**What to produce**: Once you have read the records below, print them again exactly as they stand.

(Beginning of Extracted records)

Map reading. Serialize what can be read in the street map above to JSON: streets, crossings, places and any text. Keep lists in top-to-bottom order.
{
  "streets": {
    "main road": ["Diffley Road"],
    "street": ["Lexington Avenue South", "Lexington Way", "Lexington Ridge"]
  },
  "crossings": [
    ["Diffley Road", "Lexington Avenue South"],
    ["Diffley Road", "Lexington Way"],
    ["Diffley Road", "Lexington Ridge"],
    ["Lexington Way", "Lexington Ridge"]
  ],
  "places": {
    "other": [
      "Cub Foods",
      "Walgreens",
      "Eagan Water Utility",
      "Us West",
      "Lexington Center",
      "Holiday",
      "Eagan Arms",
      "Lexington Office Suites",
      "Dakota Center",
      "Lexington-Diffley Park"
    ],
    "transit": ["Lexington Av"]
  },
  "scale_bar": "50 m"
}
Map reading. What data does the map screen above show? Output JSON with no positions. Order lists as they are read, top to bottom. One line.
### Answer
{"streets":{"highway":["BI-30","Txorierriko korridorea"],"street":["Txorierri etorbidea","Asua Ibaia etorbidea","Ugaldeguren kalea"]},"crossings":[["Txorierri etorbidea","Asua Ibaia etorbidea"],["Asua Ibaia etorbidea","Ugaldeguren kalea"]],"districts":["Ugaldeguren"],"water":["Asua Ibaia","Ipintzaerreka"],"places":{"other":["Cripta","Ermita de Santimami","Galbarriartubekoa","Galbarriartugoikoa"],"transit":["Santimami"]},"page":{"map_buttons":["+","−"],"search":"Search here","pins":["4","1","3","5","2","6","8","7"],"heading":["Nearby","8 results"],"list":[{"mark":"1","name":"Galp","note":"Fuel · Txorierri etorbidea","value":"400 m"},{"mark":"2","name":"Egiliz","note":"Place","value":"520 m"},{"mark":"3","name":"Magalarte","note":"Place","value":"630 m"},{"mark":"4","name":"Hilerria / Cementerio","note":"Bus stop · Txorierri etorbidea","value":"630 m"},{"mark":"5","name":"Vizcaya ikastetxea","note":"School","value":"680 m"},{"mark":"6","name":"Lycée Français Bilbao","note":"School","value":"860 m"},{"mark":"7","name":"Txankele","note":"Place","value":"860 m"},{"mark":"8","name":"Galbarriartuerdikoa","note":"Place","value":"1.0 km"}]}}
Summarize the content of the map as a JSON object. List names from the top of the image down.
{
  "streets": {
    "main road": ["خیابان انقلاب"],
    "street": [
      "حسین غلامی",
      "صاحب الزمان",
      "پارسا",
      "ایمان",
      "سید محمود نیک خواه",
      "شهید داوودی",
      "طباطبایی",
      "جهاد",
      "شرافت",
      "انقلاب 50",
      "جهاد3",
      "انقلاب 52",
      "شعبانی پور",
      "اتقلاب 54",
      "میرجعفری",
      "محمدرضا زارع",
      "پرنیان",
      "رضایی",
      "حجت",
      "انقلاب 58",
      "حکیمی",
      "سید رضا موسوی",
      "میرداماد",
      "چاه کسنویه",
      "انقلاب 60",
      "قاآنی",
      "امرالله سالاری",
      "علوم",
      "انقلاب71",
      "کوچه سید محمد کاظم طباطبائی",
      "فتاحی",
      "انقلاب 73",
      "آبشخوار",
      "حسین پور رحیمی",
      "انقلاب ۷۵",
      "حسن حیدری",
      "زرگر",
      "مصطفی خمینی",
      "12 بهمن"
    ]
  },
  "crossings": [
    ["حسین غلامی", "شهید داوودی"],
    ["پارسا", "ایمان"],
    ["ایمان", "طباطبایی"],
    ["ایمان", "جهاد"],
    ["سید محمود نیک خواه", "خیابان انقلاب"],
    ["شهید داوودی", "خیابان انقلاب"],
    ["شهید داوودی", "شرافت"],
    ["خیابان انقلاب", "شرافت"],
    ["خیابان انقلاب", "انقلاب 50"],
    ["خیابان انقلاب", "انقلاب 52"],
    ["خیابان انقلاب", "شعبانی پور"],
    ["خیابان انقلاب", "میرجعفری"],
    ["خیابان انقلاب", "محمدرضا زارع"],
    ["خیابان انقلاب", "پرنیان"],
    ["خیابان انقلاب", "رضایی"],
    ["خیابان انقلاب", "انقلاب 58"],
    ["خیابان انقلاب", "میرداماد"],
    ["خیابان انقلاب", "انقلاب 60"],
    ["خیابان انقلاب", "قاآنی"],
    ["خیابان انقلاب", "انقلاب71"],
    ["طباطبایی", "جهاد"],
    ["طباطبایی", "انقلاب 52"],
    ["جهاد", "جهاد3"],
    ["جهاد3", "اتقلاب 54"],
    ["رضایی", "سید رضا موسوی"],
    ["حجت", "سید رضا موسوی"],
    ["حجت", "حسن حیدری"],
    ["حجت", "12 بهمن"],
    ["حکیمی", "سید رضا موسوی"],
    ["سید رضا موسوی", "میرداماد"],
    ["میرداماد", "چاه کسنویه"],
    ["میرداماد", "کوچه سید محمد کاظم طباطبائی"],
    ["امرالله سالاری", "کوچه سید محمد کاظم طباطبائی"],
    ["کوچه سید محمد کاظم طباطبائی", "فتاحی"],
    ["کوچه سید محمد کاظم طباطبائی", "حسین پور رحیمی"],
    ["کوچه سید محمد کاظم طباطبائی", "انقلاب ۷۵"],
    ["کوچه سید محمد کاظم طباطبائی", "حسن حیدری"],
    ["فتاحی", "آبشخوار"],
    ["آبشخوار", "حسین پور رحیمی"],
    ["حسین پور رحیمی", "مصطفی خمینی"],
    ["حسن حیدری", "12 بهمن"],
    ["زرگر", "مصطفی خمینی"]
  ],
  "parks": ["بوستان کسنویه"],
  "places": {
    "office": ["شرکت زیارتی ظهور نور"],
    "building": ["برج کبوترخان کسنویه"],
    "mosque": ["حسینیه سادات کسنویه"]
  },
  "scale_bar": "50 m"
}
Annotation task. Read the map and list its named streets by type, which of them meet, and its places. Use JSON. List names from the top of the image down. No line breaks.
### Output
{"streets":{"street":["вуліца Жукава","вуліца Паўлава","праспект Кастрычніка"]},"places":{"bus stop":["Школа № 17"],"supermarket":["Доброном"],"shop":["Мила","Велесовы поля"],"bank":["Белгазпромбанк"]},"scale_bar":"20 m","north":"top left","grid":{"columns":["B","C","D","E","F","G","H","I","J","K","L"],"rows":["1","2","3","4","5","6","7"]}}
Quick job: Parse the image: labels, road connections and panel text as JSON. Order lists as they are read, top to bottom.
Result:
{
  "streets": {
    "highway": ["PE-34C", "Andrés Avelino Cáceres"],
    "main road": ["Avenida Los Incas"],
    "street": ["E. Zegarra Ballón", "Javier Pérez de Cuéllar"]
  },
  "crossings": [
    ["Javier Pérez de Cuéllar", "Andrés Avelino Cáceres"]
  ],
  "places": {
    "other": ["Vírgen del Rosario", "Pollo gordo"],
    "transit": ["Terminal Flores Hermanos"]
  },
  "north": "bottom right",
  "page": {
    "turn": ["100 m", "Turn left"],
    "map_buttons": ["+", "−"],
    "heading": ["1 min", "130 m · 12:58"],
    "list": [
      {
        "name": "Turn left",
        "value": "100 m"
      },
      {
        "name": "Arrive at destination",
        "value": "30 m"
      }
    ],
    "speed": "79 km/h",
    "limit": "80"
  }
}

(End of Extracted records)

**Result for this exercise**:
Map reading. Serialize what can be read in the street map above to JSON: streets, crossings, places and any text. Keep lists in top-to-bottom order.
{
  "streets": {
    "main road": ["Diffley Road"],
    "street": ["Lexington Avenue South", "Lexington Way", "Lexington Ridge"]
  },
  "crossings": [
    ["Diffley Road", "Lexington Avenue South"],
    ["Diffley Road", "Lexington Way"],
    ["Diffley Road", "Lexington Ridge"],
    ["Lexington Way", "Lexington Ridge"]
  ],
  "places": {
    "other": [
      "Cub Foods",
      "Walgreens",
      "Eagan Water Utility",
      "Us West",
      "Lexington Center",
      "Holiday",
      "Eagan Arms",
      "Lexington Office Suites",
      "Dakota Center",
      "Lexington-Diffley Park"
    ],
    "transit": ["Lexington Av"]
  },
  "scale_bar": "50 m"
}
Map reading. What data does the map screen above show? Output JSON with no positions. Order lists as they are read, top to bottom. One line.
### Answer
{"streets":{"highway":["BI-30","Txorierriko korridorea"],"street":["Txorierri etorbidea","Asua Ibaia etorbidea","Ugaldeguren kalea"]},"crossings":[["Txorierri etorbidea","Asua Ibaia etorbidea"],["Asua Ibaia etorbidea","Ugaldeguren kalea"]],"districts":["Ugaldeguren"],"water":["Asua Ibaia","Ipintzaerreka"],"places":{"other":["Cripta","Ermita de Santimami","Galbarriartubekoa","Galbarriartugoikoa"],"transit":["Santimami"]},"page":{"map_buttons":["+","−"],"search":"Search here","pins":["4","1","3","5","2","6","8","7"],"heading":["Nearby","8 results"],"list":[{"mark":"1","name":"Galp","note":"Fuel · Txorierri etorbidea","value":"400 m"},{"mark":"2","name":"Egiliz","note":"Place","value":"520 m"},{"mark":"3","name":"Magalarte","note":"Place","value":"630 m"},{"mark":"4","name":"Hilerria / Cementerio","note":"Bus stop · Txorierri etorbidea","value":"630 m"},{"mark":"5","name":"Vizcaya ikastetxea","note":"School","value":"680 m"},{"mark":"6","name":"Lycée Français Bilbao","note":"School","value":"860 m"},{"mark":"7","name":"Txankele","note":"Place","value":"860 m"},{"mark":"8","name":"Galbarriartuerdikoa","note":"Place","value":"1.0 km"}]}}
Summarize the content of the map as a JSON object. List names from the top of the image down.
{
  "streets": {
    "main road": ["خیابان انقلاب"],
    "street": [
      "حسین غلامی",
      "صاحب الزمان",
      "پارسا",
      "ایمان",
      "سید محمود نیک خواه",
      "شهید داوودی",
      "طباطبایی",
      "جهاد",
      "شرافت",
      "انقلاب 50",
      "جهاد3",
      "انقلاب 52",
      "شعبانی پور",
      "اتقلاب 54",
      "میرجعفری",
      "محمدرضا زارع",
      "پرنیان",
      "رضایی",
      "حجت",
      "انقلاب 58",
      "حکیمی",
      "سید رضا موسوی",
      "میرداماد",
      "چاه کسنویه",
      "انقلاب 60",
      "قاآنی",
      "امرالله سالاری",
      "علوم",
      "انقلاب71",
      "کوچه سید محمد کاظم طباطبائی",
      "فتاحی",
      "انقلاب 73",
      "آبشخوار",
      "حسین پور رحیمی",
      "انقلاب ۷۵",
      "حسن حیدری",
      "زرگر",
      "مصطفی خمینی",
      "12 بهمن"
    ]
  },
  "crossings": [
    ["حسین غلامی", "شهید داوودی"],
    ["پارسا", "ایمان"],
    ["ایمان", "طباطبایی"],
    ["ایمان", "جهاد"],
    ["سید محمود نیک خواه", "خیابان انقلاب"],
    ["شهید داوودی", "خیابان انقلاب"],
    ["شهید داوودی", "شرافت"],
    ["خیابان انقلاب", "شرافت"],
    ["خیابان انقلاب", "انقلاب 50"],
    ["خیابان انقلاب", "انقلاب 52"],
    ["خیابان انقلاب", "شعبانی پور"],
    ["خیابان انقلاب", "میرجعفری"],
    ["خیابان انقلاب", "محمدرضا زارع"],
    ["خیابان انقلاب", "پرنیان"],
    ["خیابان انقلاب", "رضایی"],
    ["خیابان انقلاب", "انقلاب 58"],
    ["خیابان انقلاب", "میرداماد"],
    ["خیابان انقلاب", "انقلاب 60"],
    ["خیابان انقلاب", "قاآنی"],
    ["خیابان انقلاب", "انقلاب71"],
    ["طباطبایی", "جهاد"],
    ["طباطبایی", "انقلاب 52"],
    ["جهاد", "جهاد3"],
    ["جهاد3", "اتقلاب 54"],
    ["رضایی", "سید رضا موسوی"],
    ["حجت", "سید رضا موسوی"],
    ["حجت", "حسن حیدری"],
    ["حجت", "12 بهمن"],
    ["حکیمی", "سید رضا موسوی"],
    ["سید رضا موسوی", "میرداماد"],
    ["میرداماد", "چاه کسنویه"],
    ["میرداماد", "کوچه سید محمد کاظم طباطبائی"],
    ["امرالله سالاری", "کوچه سید محمد کاظم طباطبائی"],
    ["کوچه سید محمد کاظم طباطبائی", "فتاحی"],
    ["کوچه سید محمد کاظم طباطبائی", "حسین پور رحیمی"],
    ["کوچه سید محمد کاظم طباطبائی", "انقلاب ۷۵"],
    ["کوچه سید محمد کاظم طباطبائی", "حسن حیدری"],
    ["فتاحی", "آبشخوار"],
    ["آبشخوار", "حسین پور رحیمی"],
    ["حسین پور رحیمی", "مصطفی خمینی"],
    ["حسن حیدری", "12 بهمن"],
    ["زرگر", "مصطفی خمینی"]
  ],
  "parks": ["بوستان کسنویه"],
  "places": {
    "office": ["شرکت زیارتی ظهور نور"],
    "building": ["برج کبوترخان کسنویه"],
    "mosque": ["حسینیه سادات کسنویه"]
  },
  "scale_bar": "50 m"
}
Annotation task. Read the map and list its named streets by type, which of them meet, and its places. Use JSON. List names from the top of the image down. No line breaks.
### Output
{"streets":{"street":["вуліца Жукава","вуліца Паўлава","праспект Кастрычніка"]},"places":{"bus stop":["Школа № 17"],"supermarket":["Доброном"],"shop":["Мила","Велесовы поля"],"bank":["Белгазпромбанк"]},"scale_bar":"20 m","north":"top left","grid":{"columns":["B","C","D","E","F","G","H","I","J","K","L"],"rows":["1","2","3","4","5","6","7"]}}
Quick job: Parse the image: labels, road connections and panel text as JSON. Order lists as they are read, top to bottom.
Result:
{
  "streets": {
    "highway": ["PE-34C", "Andrés Avelino Cáceres"],
    "main road": ["Avenida Los Incas"],
    "street": ["E. Zegarra Ballón", "Javier Pérez de Cuéllar"]
  },
  "crossings": [
    ["Javier Pérez de Cuéllar", "Andrés Avelino Cáceres"]
  ],
  "places": {
    "other": ["Vírgen del Rosario", "Pollo gordo"],
    "transit": ["Terminal Flores Hermanos"]
  },
  "north": "bottom right",
  "page": {
    "turn": ["100 m", "Turn left"],
    "map_buttons": ["+", "−"],
    "heading": ["1 min", "130 m · 12:58"],
    "list": [
      {
        "name": "Turn left",
        "value": "100 m"
      },
      {
        "name": "Arrive at destination",
        "value": "30 m"
      }
    ],
    "speed": "79 km/h",
    "limit": "80"
  }
}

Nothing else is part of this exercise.